We went our separate ways for the next 12 years. I moved back to Texas. He moved to California. We saw each other at friends’ weddings. Sometimes we talked; other times we didn’t. Once or twice we kissed. I got involved with someone else. He got married. I got uninvolved. He got unmarried.

He called me one night in 1995. He asked if I ever thought about us getting together again. I said yes, and we did. We wrote lots of email. We ran up huge phone bills. A year later, I moved to California. We were in love. We got married May 23, 1998.

A year later, we moved to Seattle. We bought a house. In 2001, he walked a marathon as a fundraiser for the Leukemia and Lymphoma Society. He did it to celebrate having survived 20 years since his cancer diagnosis. We started the paperwork to adopt a child. Life was good.

In January of 2002, he was diagnosed with congestive heart failure. It’s a long-term side effect of some chemotherapy and radiation. He started taking lots of drugs every day to ease the load on his heart. We put the whole adoption plan on hold. The drugs worked well for him. Last year, he was stable and feeling good. We were all set to start up the adoption machinery again.

In January of this year, he was diagnosed with cancer. Again. Oral squamous cell carcinoma at the base of the tongue, to be exact. He does not drink or smoke. Maybe the radiation caused it. Maybe he’s just unlucky. Six months ago today, he had surgery. Twelve hours of surgery. They removed the tumor and adjacent lymph nodes, reconstructed his tongue with tissue from his arm, put a skin graft over the hole in his arm. He got a tracheotomy and a feeding tube. When the swelling went down enough, they removed the trach. He is still learning how to swallow again, and still gets most of his food through the tube. We don’t know how long it will be until he can eat normally, and get the tube out.

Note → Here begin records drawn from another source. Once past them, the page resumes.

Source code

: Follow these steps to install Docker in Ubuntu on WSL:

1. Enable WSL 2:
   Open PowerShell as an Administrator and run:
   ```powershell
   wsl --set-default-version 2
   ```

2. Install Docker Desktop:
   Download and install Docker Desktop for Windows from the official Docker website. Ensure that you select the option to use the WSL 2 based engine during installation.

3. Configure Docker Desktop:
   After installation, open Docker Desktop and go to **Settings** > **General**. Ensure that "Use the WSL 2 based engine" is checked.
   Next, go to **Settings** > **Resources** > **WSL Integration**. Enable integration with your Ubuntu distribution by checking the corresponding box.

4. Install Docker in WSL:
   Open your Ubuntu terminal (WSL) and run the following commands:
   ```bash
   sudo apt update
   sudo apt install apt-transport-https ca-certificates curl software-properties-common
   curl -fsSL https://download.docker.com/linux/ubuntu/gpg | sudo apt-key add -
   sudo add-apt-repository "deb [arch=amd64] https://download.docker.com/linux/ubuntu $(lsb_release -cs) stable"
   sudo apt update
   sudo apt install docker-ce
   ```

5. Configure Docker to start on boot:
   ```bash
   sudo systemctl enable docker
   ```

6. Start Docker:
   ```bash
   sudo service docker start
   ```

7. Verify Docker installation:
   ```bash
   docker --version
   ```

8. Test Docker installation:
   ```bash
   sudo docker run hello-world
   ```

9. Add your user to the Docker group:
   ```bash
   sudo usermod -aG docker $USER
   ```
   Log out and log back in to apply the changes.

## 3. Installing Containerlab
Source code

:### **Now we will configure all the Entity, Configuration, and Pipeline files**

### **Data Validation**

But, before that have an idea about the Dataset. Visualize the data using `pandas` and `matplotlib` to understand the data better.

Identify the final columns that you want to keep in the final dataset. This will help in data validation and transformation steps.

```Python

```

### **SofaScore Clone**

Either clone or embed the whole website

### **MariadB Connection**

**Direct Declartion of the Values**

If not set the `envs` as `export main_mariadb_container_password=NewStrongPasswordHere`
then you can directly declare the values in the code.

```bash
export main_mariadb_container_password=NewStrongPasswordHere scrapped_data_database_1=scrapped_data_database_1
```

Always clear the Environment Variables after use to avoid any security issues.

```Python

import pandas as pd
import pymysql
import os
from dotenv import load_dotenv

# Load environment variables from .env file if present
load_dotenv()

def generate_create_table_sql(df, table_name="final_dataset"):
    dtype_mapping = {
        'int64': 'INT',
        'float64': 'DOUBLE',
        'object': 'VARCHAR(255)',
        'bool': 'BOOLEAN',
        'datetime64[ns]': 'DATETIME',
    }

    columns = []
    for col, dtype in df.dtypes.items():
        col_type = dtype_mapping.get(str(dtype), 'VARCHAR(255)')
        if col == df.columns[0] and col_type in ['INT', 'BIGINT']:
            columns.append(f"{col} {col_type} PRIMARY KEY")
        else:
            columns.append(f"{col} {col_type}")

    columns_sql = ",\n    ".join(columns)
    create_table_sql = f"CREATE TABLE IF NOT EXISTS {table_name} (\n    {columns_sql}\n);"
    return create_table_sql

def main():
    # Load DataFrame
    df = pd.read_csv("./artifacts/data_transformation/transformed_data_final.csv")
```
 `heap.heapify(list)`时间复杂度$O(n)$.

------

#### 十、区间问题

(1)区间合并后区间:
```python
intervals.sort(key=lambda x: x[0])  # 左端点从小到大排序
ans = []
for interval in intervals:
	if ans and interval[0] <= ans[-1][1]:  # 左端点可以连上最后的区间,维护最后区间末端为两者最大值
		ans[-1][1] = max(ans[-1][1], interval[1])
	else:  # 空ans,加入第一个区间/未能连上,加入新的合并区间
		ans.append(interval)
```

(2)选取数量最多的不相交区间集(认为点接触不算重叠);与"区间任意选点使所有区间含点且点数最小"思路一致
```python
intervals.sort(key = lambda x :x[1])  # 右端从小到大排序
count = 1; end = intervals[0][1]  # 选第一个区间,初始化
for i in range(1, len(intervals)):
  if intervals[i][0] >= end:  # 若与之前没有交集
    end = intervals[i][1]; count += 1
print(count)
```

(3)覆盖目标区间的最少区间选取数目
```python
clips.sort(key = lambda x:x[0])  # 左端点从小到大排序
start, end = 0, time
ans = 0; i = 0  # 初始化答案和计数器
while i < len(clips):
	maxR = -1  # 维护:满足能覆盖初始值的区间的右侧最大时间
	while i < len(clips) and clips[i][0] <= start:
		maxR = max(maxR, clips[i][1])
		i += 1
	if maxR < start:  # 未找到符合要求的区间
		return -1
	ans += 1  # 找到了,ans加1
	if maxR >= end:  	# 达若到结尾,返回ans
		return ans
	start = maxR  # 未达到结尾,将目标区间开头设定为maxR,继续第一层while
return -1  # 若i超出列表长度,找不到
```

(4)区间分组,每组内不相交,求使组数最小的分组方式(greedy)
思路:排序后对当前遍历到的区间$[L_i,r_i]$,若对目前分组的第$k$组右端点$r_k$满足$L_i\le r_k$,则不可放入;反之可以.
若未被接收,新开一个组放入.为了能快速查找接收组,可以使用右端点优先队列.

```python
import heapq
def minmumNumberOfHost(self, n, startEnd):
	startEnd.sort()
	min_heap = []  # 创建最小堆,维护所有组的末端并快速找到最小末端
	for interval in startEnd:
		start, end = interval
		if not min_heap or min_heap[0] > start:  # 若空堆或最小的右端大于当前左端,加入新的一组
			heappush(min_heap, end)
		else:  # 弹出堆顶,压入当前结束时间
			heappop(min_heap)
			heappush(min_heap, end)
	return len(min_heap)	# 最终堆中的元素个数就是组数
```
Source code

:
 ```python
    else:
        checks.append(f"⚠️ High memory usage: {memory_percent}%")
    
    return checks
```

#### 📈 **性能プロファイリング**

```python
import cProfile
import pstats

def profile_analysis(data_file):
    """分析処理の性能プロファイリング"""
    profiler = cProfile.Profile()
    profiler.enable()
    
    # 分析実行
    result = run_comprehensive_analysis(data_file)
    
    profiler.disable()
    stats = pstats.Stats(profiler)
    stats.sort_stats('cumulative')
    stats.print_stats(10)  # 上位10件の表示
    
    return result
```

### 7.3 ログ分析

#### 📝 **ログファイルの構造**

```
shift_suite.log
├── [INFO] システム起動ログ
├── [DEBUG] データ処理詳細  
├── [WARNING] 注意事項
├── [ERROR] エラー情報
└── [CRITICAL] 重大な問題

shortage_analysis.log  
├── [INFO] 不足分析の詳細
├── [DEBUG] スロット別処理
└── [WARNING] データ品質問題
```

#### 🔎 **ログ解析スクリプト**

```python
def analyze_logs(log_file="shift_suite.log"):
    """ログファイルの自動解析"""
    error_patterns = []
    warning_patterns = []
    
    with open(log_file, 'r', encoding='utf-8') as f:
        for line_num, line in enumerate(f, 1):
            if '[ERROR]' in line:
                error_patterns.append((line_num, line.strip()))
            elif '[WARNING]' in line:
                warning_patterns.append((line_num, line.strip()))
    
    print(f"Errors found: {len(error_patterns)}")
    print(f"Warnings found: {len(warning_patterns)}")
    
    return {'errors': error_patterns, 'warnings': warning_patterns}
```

The surgeons believe that they got all of the cancer. There were clear margins around the tumor. The lymph nodes were negative for cancerous cells. His most recent CT scan, from the end of June, was clear. He’ll have another one in December, and then one each year for the next four years.

We’re now recuperating from this, and trying to imagine where we go from here. We love each other. We want to have a family. And right now, every day is a struggle.